また、ガジェットが多くなれば充電を気にしなければなりません。
ぼくは一時期、iPod touchとiPod nanoを持っていました。ただ単に欲しいからそれぞれ買って、ランニング用と通勤用に分けて使用していました。
かなりめんどうでした。イヤホンを2つ買ったり、充電もそれぞれ気にしたり、管理にかなりの労力を要していました。
このようにモノが増えれば増えるほど、時間・空間・エネルギーを要します。
ここにあるモノたちが、こんなに手間ひまかけて、時間もお金も労力もかけて収納に値するモノなのか?(P.33)
結局捨てることができない理由に、「もったいない」ことが挙げられます。

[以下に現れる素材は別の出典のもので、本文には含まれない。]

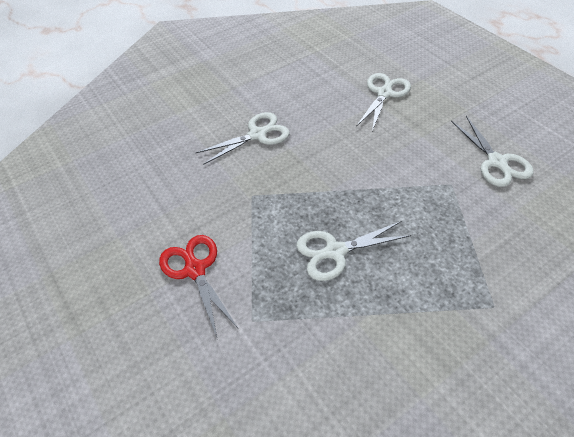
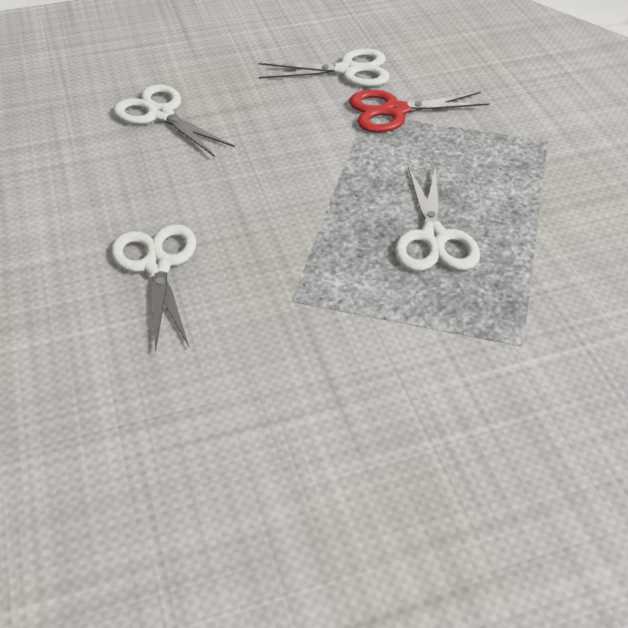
camera: 75 degrees left, 5 degrees down
(195, 270) = (416, 395): red scissors -> red scissors (395, 111)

モノがまだ使えるのに捨てることがもったいないわけです。しかし、本当にもったいないのは、モノにかける時間です。時間をムダにするということは、自分の命をムダにしているということです。それがもったいないわけです。
そこにあったのは「愛着」ではなく「執着」だったのです。(P.35)
結局モノに執着していることが、いかに自分を鈍らせているかを教えてくれます。
この本を読んで300冊以上あった本を10分の1程度に減らしました。服もほとんど捨てました。するとすごく心が軽くなりました。
モノは使ってこそ
モノは、今、この時に、必要とされるところへ
モノは、あるべきところにあって、美しい(P.43)
断捨離とは、モノに奪われた時間、空間、エネルギーを取り戻し、住まいの主役を自分にする手段です。
モノは、所有することで自分の欲を満たしてくれるものではなく、自分を守ってくれる、支えてくれるべき存在です。
持っている安心よりも、持たない潔さを大切にしたいものですね。